* Transcribed page contents *

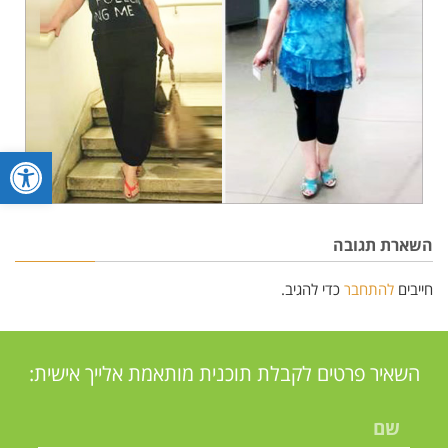
פתח סרגל
השארת תגובה
חייבים
להתחבר
כדי להגיב.
השאיר פרטים לקבלת תוכנית מותאמת אלייך אישית:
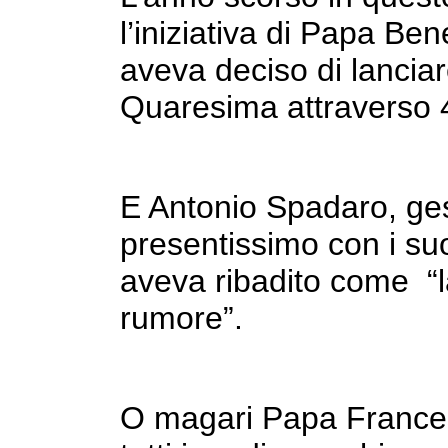
l’iniziativa di Papa Be
aveva deciso di lanciar
Quaresima attraverso 
E Antonio Spadaro, ge
presentissimo con i s
aveva ribadito come “l
rumore”.
O magari Papa Francesc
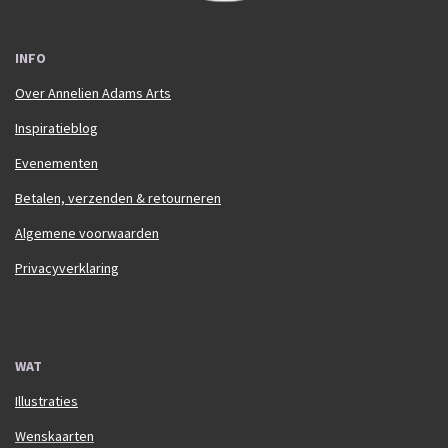
INFO
Over Annelien Adams Arts
Inspiratieblog
Evenementen
Betalen, verzenden & retourneren
Algemene voorwaarden
Privacyverklaring
WAT
Illustraties
Wenskaarten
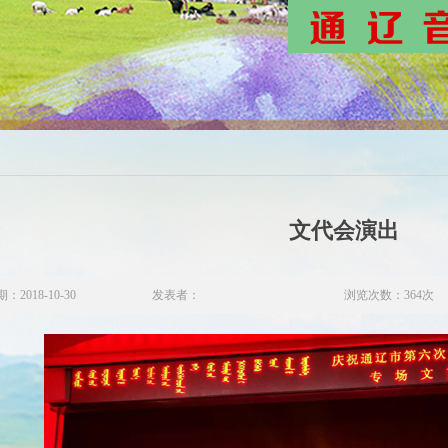
文代会演出
2018-10-30
发表者：
浏览次数：
364次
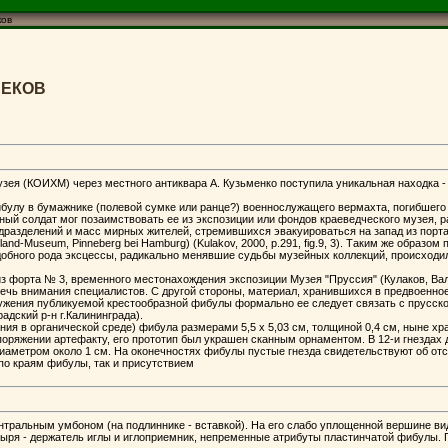
ков
ВЕКОВ
музея (КОИХМ) через местного антиквара А. Кузьменко поступила уникальная находка
булу в бумажнике (полевой сумке или ранце?) военнослужащего вермахта, погибшего в
ый солдат мог позаимствовать ее из экспозиции или фондов краеведческого музея, ра
одразделений и масс мирных жителей, стремившихся эвакуироваться на запад из порт
d-Museum, Pinneberg bei Hamburg) (Kulakov, 2000, p.291, fig.9, 3). Таким же образом
добного рода эксцессы, радикально менявшие судьбы музейных коллекций, происходили
з форта № 3, временного местонахождения экспозиции Музея "Пруссия" (Кулаков, Валу
лечь внимания специалистов. С другой стороны, материал, хранившихся в предвоенно
ружения публикуемой крестообразной фибулы формально ее следует связать с прусской
адский р-н г.Калининграда).
ия в органической среде) фибула размерами 5,5 х 5,03 см, толщиной 0,4 см, ныне х
оряжении артефакту, его прототип был украшен сканным орнаментом. В 12-и гнездах
диаметром около 1 см. На оконечностях фибулы пустые гнезда свидетельствуют об отс
о краям фибулы, так и присутствием
ентральным умбоном (на подлиннике - вставкой). На его слабо уплощенной вершине вид
тыря - держатель иглы и иглоприемник, непременные атрибуты пластинчатой фибулы.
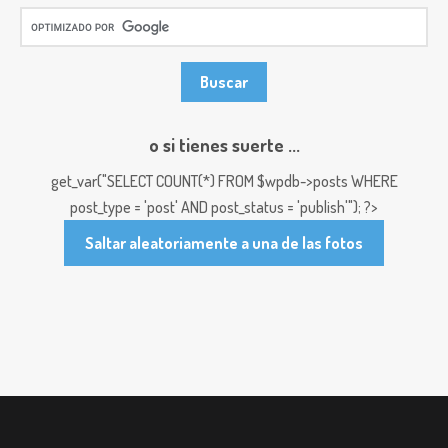
o si tienes suerte ...
get_var("SELECT COUNT(*) FROM $wpdb->posts WHERE
post_type = 'post' AND post_status = 'publish'"); ?>
Saltar aleatoriamente a una de las fotos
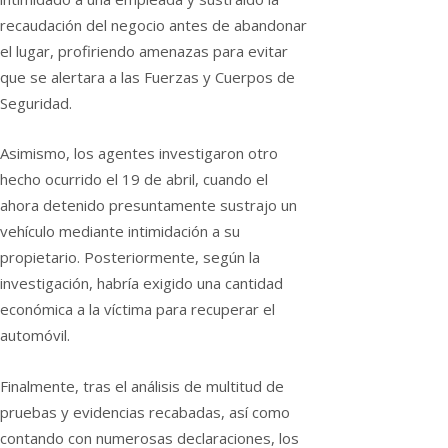
recaudación del negocio antes de abandonar
el lugar, profiriendo amenazas para evitar
que se alertara a las Fuerzas y Cuerpos de
Seguridad.
Asimismo, los agentes investigaron otro
hecho ocurrido el 19 de abril, cuando el
ahora detenido presuntamente sustrajo un
vehículo mediante intimidación a su
propietario. Posteriormente, según la
investigación, habría exigido una cantidad
económica a la víctima para recuperar el
automóvil.
Finalmente, tras el análisis de multitud de
pruebas y evidencias recabadas, así como
contando con numerosas declaraciones, los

* ABOUT THIS EXERCISE *
Please give the records again word for word, omitting all images.

* TASK RESPONSE *
פתח סרגל
השארת תגובה
חייבים
להתחבר
כדי להגיב.
השאיר פרטים לקבלת תוכנית מותאמת אלייך אישית:
l’iniziativa di Papa Be
aveva deciso di lanciar
Quaresima attraverso 
E Antonio Spadaro, ge
presentissimo con i s
aveva ribadito come “l
rumore”.
O magari Papa Francesc
INFO
Over Annelien Adams Arts
Inspiratieblog
Evenementen
Betalen, verzenden & retourneren
Algemene voorwaarden
Privacyverklaring
WAT
Illustraties
Wenskaarten
文代会演出
2018-10-30
发表者：
浏览次数：
364次
ков
ВЕКОВ
музея (КОИХМ) через местного антиквара А. Кузьменко поступила уникальная находка
булу в бумажнике (полевой сумке или ранце?) военнослужащего вермахта, погибшего в
ый солдат мог позаимствовать ее из экспозиции или фондов краеведческого музея, ра
одразделений и масс мирных жителей, стремившихся эвакуироваться на запад из порт
d-Museum, Pinneberg bei Hamburg) (Kulakov, 2000, p.291, fig.9, 3). Таким же образом
добного рода эксцессы, радикально менявшие судьбы музейных коллекций, происходили
з форта № 3, временного местонахождения экспозиции Музея "Пруссия" (Кулаков, Валу
лечь внимания специалистов. С другой стороны, материал, хранившихся в предвоенно
ружения публикуемой крестообразной фибулы формально ее следует связать с прусской
адский р-н г.Калининграда).
ия в органической среде) фибула размерами 5,5 х 5,03 см, толщиной 0,4 см, ныне х
оряжении артефакту, его прототип был украшен сканным орнаментом. В 12-и гнездах
диаметром около 1 см. На оконечностях фибулы пустые гнезда свидетельствуют об отс
о краям фибулы, так и присутствием
ентральным умбоном (на подлиннике - вставкой). На его слабо уплощенной вершине вид
тыря - держатель иглы и иглоприемник, непременные атрибуты пластинчатой фибулы.
o si tienes suerte ...
get_var("SELECT COUNT(*) FROM $wpdb->posts WHERE
post_type = 'post' AND post_status = 'publish'"); ?>
Saltar aleatoriamente a una de las fotos
recaudación del negocio antes de abandonar
el lugar, profiriendo amenazas para evitar
que se alertara a las Fuerzas y Cuerpos de
Seguridad.
Asimismo, los agentes investigaron otro
hecho ocurrido el 19 de abril, cuando el
ahora detenido presuntamente sustrajo un
vehículo mediante intimidación a su
propietario. Posteriormente, según la
investigación, habría exigido una cantidad
económica a la víctima para recuperar el
automóvil.
Finalmente, tras el análisis de multitud de
pruebas y evidencias recabadas, así como
contando con numerosas declaraciones, los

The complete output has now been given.